Eén van de grote voordelen van deze extra ‘vrij opneembare verlofdagen’ was dat men zijn sociale, sportieve, kerkelijke of andere
contacten beter kon onderhouden.
Naar behoefte kon men een ‘losse dienst’ vrij nemen zolang de ‘minimum bezetting’ van een dienstdoende ploeg maar gewaarborgd
was. Zo kon iemand die uit principe liever niet op zondag werkte, die dag vrij nemen. Ook mensen die actief lid waren van een
sportclub, konden op deze manier trainingen bijwonen en wedstrijden spelen. Het verenigingsleven hoefde je niet te beëindigen
– een AV-dag gaf je de gelegenheid om activiteiten bij te wonen. Verjaardagen hoefde je niet perse af te zeggen en kon je d.m.v.
zo’n AV-dag op te nemen, toch vaak bijwonen.
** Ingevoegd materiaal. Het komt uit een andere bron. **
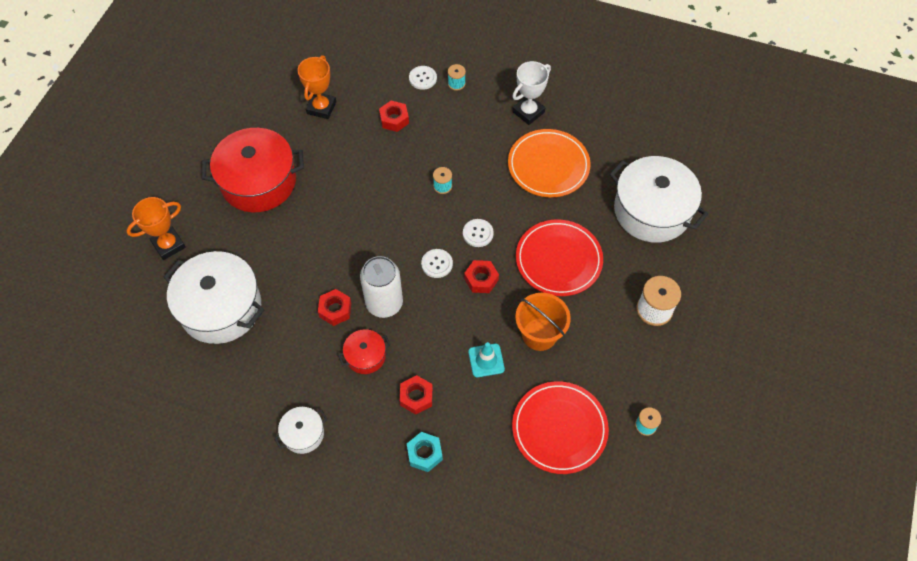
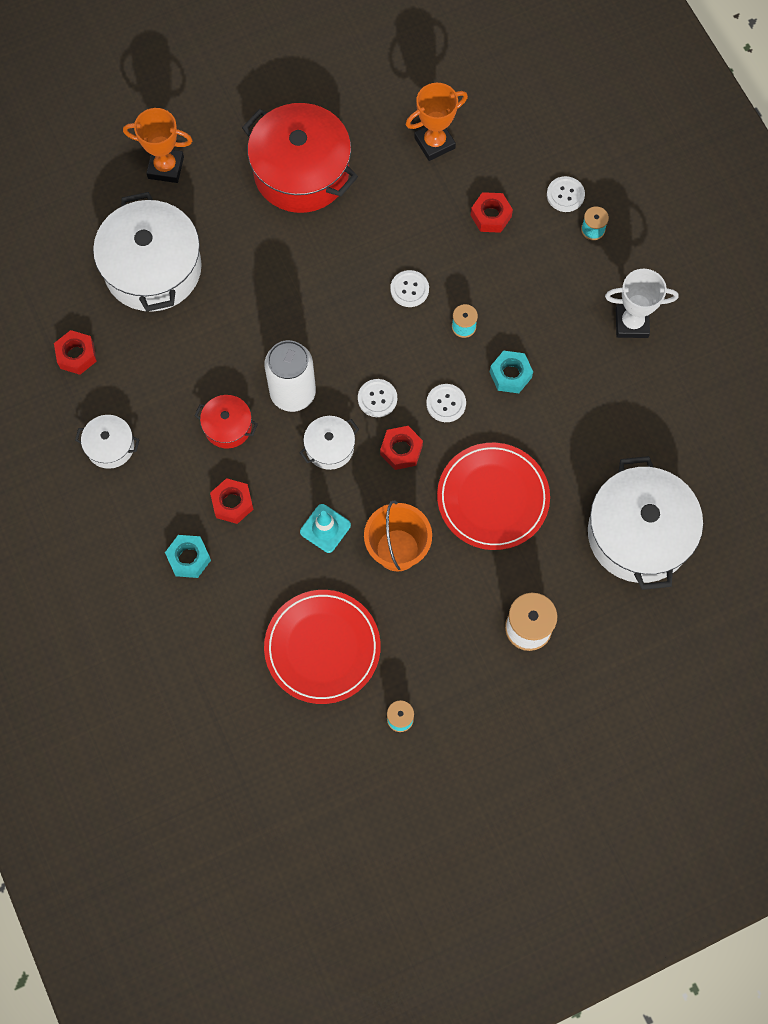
camera: 45 degrees right, 10 degrees up
(335, 310) = (245, 360): red nut -> red nut (76, 355)
(391, 192) = (409, 289): none -> white button
(439, 314) = (330, 447): none -> white pot
(495, 189) = (510, 375): none -> turquoise nut
(548, 165) = (588, 397): orange plate -> none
Een ander ‘voordeel’ van deze ploegendienst was dat een gemiddelde werkweek 32,5 uur
telde! En er stond toch een ‘vol’ salaris tegenover omdat de zwaarte van de functies het
tekort aan arbeidsuren compenseerde. Ook de maandelijkse onregelmatigheid-
toeslag was altijd een prettige bijkomstigheid. Deze toeslag moesten de militairen ontberen
(die dat begrijpelijk niet leuk vonden en el eens tegensputterden) maar zij hadden weer een
gratis geneeskundige verzorging/verzekering terwijl de burgerambtenaren een volle
particuliere ziektekostenverzekering moesten betalen.
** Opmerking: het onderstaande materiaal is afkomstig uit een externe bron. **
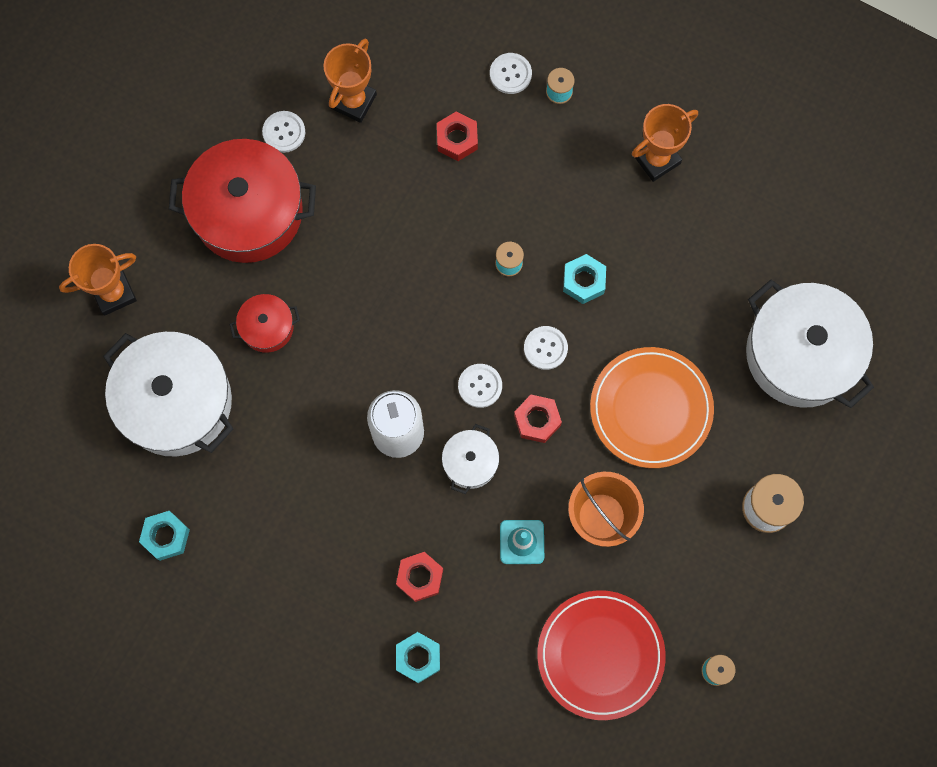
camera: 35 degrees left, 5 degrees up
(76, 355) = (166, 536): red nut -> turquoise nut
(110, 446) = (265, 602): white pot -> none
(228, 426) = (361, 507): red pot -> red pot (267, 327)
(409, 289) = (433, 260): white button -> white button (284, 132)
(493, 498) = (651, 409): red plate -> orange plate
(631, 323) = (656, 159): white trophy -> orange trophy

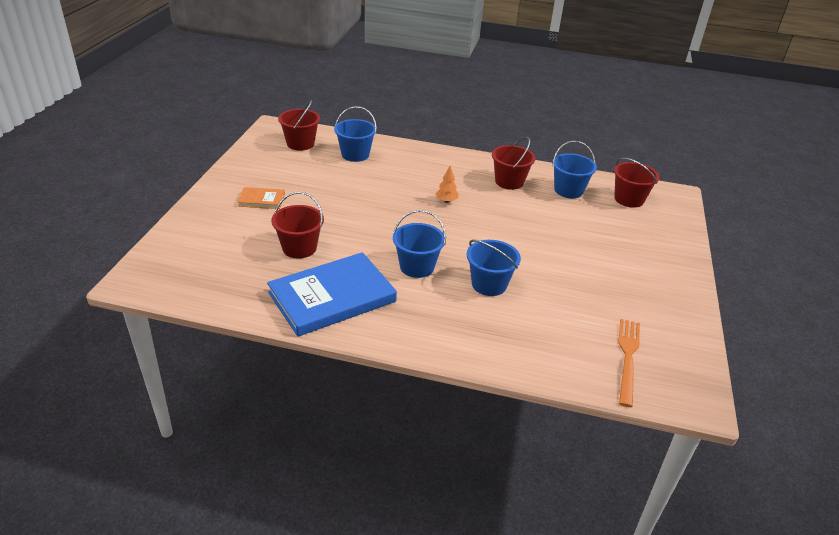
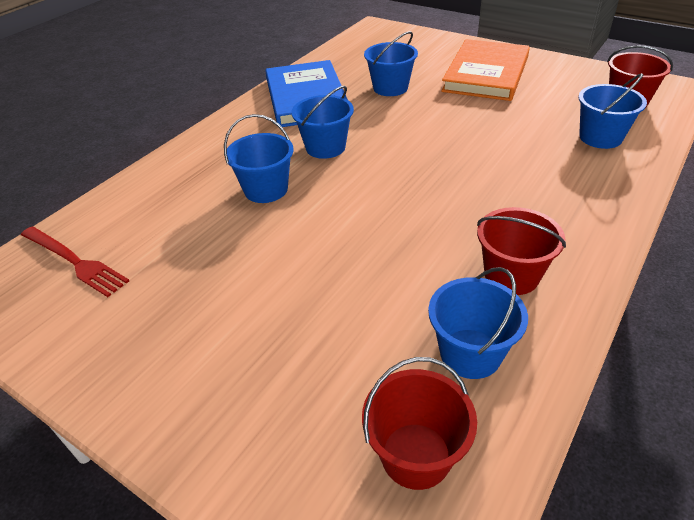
camera: 115 degrees right, 5 degrees up
(261, 200) = (486, 74): orange book -> orange book, size x2.17
(299, 248) = (390, 88): red bucket -> blue bucket
(446, 201) = (460, 194): orange tree -> none
(627, 357) = (75, 261): orange fork -> red fork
Natuurlijk heeft men in het begin van de jaren 70 (vorige eeuw) geprobeerd om de
gemiddelde werkweek voor burgers met een paar uur te verhogen door burgerpersoneel ook
de ochtend vóór de middagdienst, enkele uren in te zetten, maar dat was niet toegestaan op
de organieke functie en men moest dan zoeken naar andere werkzaamheden die door de
burgers op hun werkniveau uitgevoerd
zouden kunnen worden. Het bleek geen haalbare kaart en de extra uren verdwenen weer,
ook omdat duidelijk werd dat de organieke werkuren zwaar genoeg waren.
Erg in trek om vrij te nemen waren natuurlijk de nachtdiensten! Nam je die vrij, dan was je na
je ochtenddienst zomaar 2,5 dag aaneengesloten vrij en je bioritme raakte niet van slag!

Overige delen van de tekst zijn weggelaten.